Today we drove for about 2 hours, along the same road that goes to Venezuela, to a lovely spot called Presidente Figueriedo. The drive was great, there were flooded palm tree forests on the side of the road and little shacks selling coconut juice. Large Mercedes trucks passed loaded with bananas. Women with babies on their hips walked on the side of the road. Presidente Figueriedo is so beautiful, we parked and walked for
about a mile through some jungle. Along the way Fernandos friend Jefferson showed me this plant that curls up really quickly when you touch it. It's trippy and looks like it might gobble you up. As we were walking, la de da, then BAM SHAZZAMMM there was a massive waterfall out of nowhere and a lot of people splashing around in it. So nice and refreshing after the hot and humid wheather in Manaus all week. There are some caves there too, and the top has a bunch of plants and dangling vines. There were curly roots everywhere and little mini iguanas with a blend of orange and teal colors on their skin. We saw some monkeys too and these pretty little birds that were black and yellow and squawked like nobodys business. There were fatty leaves that were literally half of my body, huge. It seems like everything is bigger here and more lush....the fruit, the trees.....After our little adventure we ate some good amazon fish (my main staple here)
Yesterday I visited a neighborhood called Sao Jose in Manaus to make a movie for a local non-profit organization ADCAM: Association for the Cohesive Development of the Amazon.

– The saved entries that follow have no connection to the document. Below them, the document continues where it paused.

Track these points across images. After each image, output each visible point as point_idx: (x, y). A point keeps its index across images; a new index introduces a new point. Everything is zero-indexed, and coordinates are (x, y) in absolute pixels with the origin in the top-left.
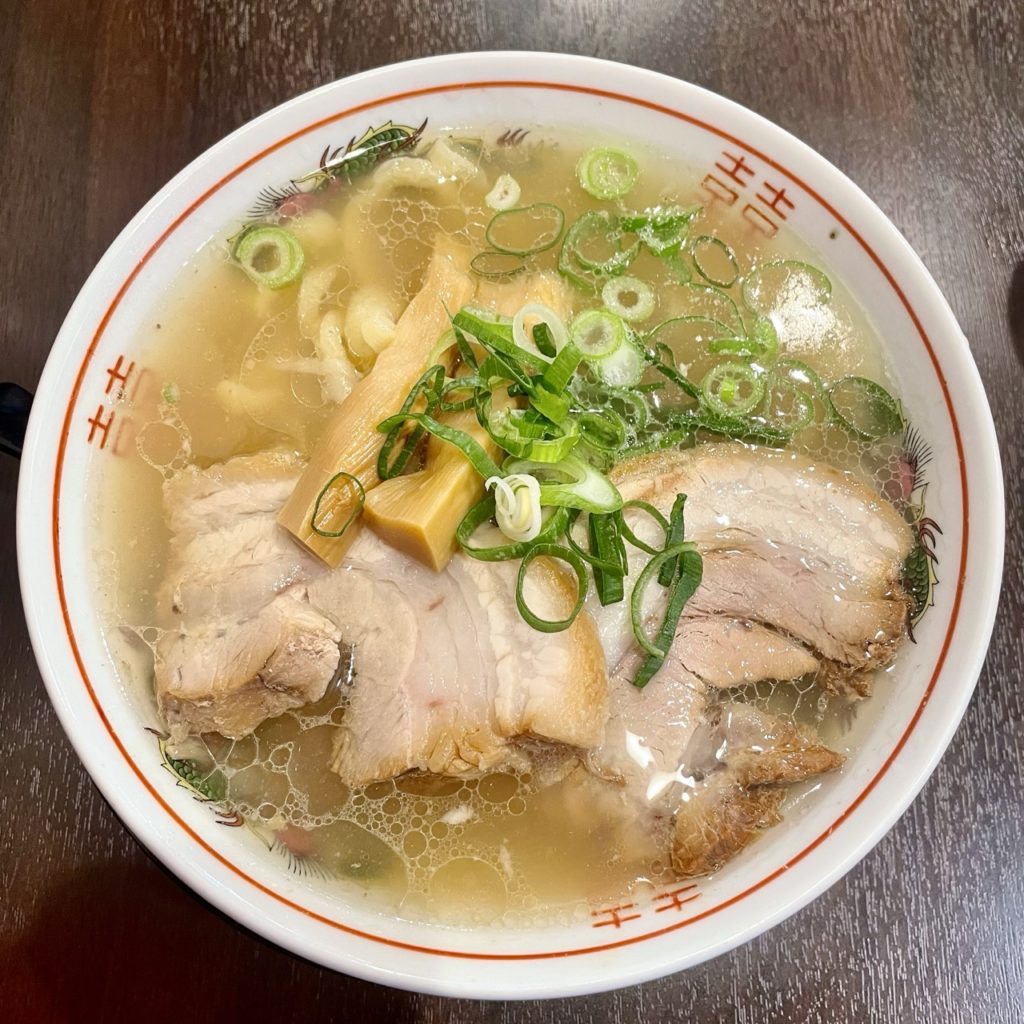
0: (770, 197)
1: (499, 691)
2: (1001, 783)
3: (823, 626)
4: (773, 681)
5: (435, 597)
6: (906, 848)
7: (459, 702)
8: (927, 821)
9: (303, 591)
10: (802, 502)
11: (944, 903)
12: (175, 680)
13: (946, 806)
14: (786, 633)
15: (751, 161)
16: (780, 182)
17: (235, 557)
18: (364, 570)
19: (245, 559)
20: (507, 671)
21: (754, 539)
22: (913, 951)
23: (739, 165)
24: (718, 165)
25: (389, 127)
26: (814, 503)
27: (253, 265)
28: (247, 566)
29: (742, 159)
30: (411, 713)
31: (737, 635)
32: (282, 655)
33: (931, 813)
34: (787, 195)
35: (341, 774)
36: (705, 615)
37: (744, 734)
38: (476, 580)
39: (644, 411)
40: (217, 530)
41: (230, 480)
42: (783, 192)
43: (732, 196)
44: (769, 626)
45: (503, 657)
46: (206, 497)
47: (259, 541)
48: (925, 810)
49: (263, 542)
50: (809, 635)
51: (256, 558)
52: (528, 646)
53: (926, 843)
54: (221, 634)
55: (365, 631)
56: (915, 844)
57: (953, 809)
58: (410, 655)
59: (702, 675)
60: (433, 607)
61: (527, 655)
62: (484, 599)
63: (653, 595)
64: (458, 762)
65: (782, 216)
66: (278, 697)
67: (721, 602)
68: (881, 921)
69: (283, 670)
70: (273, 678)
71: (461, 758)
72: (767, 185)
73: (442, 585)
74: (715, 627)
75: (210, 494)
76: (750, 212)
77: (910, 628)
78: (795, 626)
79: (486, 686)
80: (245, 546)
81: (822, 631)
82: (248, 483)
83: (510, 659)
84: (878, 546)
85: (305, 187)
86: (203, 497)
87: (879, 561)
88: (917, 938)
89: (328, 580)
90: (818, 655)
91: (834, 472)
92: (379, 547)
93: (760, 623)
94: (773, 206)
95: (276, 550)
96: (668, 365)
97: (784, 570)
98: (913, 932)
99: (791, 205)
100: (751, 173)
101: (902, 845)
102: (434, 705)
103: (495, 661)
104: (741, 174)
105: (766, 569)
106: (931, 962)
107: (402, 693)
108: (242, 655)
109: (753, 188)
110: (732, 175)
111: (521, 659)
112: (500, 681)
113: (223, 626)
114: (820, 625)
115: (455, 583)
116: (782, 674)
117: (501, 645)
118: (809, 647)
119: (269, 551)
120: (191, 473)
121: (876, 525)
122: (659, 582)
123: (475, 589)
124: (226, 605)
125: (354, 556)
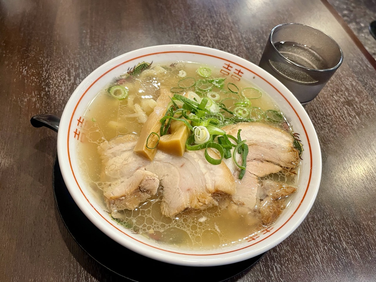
0: (237, 72)
1: (207, 182)
2: (323, 215)
3: (280, 160)
4: (273, 174)
5: (181, 164)
6: (306, 235)
7: (196, 188)
8: (309, 228)
9: (144, 168)
10: (266, 133)
11: (320, 248)
12: (112, 195)
13: (312, 223)
14: (271, 162)
15: (231, 65)
16: (239, 68)
17: (123, 162)
18: (160, 161)
19: (126, 162)
20: (207, 176)
21: (257, 142)
22: (317, 262)
23: (229, 66)
24: (224, 67)
25: (143, 63)
26: (268, 133)
27: (114, 94)
28: (127, 164)
29: (229, 64)
30: (182, 193)
31: (260, 164)
32: (145, 180)
33: (309, 225)
34: (241, 71)
35: (165, 214)
36: (252, 160)
37: (270, 187)
38: (193, 156)
39: (222, 117)
40: (116, 157)
41: (117, 144)
42: (240, 70)
43: (228, 74)
44: (267, 161)
45: (205, 173)
46: (111, 148)
47: (129, 158)
48: (307, 225)
49: (130, 158)
50: (277, 162)
51: (128, 162)
52: (212, 169)
53: (311, 233)
54: (122, 182)
55: (164, 176)
56: (308, 234)
57: (314, 223)
58: (178, 179)
59: (255, 174)
60: (182, 166)
61: (212, 172)
62: (196, 160)
63: (238, 157)
64: (200, 203)
65: (241, 76)
66: (144, 194)
67: (255, 157)
68: (307, 256)
69: (145, 185)
70: (143, 187)
71: (200, 202)
72: (236, 69)
73: (183, 161)
74: (255, 162)
75: (113, 147)
76: (233, 76)
77: (300, 157)
78: (274, 160)
79: (202, 182)
80: (125, 159)
81: (280, 161)
82: (123, 143)
83: (207, 174)
84: (286, 140)
85: (124, 77)
86: (110, 148)
87: (288, 144)
88: (317, 259)
89: (150, 165)
90: (281, 167)
91: (270, 126)
92: (163, 154)
93: (265, 161)
94: (238, 74)
95: (134, 159)
96: (224, 108)
97: (267, 148)
98: (315, 258)
99: (242, 73)
100: (232, 67)
101: (305, 235)
102: (189, 190)
103: (203, 175)
104: (229, 68)
105: (262, 148)
106: (322, 265)
107: (178, 189)
108: (131, 184)
109: (233, 71)
110: (227, 68)
111: (210, 173)
112: (206, 179)
113: (122, 180)
114: (279, 159)
115: (187, 159)
116: (274, 172)
117: (204, 171)
118: (279, 165)
119: (132, 159)
120: (106, 143)
121: (284, 136)
122: (239, 153)
123: (194, 159)
124: (122, 175)
125: (157, 158)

I felt like I was really seeing and feeling the real Brazil, beyond the tourist attractions. Children scrambled in the street barefoot with a soccer ball. A man peeled an apple with a machete in front of his house. William, a local boy from Manaus and his cousin William, and I entered a simple home. Inside there was a studio with carpeted walls, an equalizer, computer, speakers and a microphone. It was pretty pimped out compared to the rest of the house. A large man, also named William, was waiting for us. As the Portuguese rang in the headphones over my ears, I spoke in English, reading from a prompt and big Will recorded. We were dripping sweat cause there were no windows, no air conditioning and no fan. WHEW! A sauna music/video space, kill two birds with one stone. It was good fun.
All of the Brazilians I've met thus far have been so open, friendly and wonderful. This is Manaus; a simple city with a beautiful friendly people and I’m so glad to be here.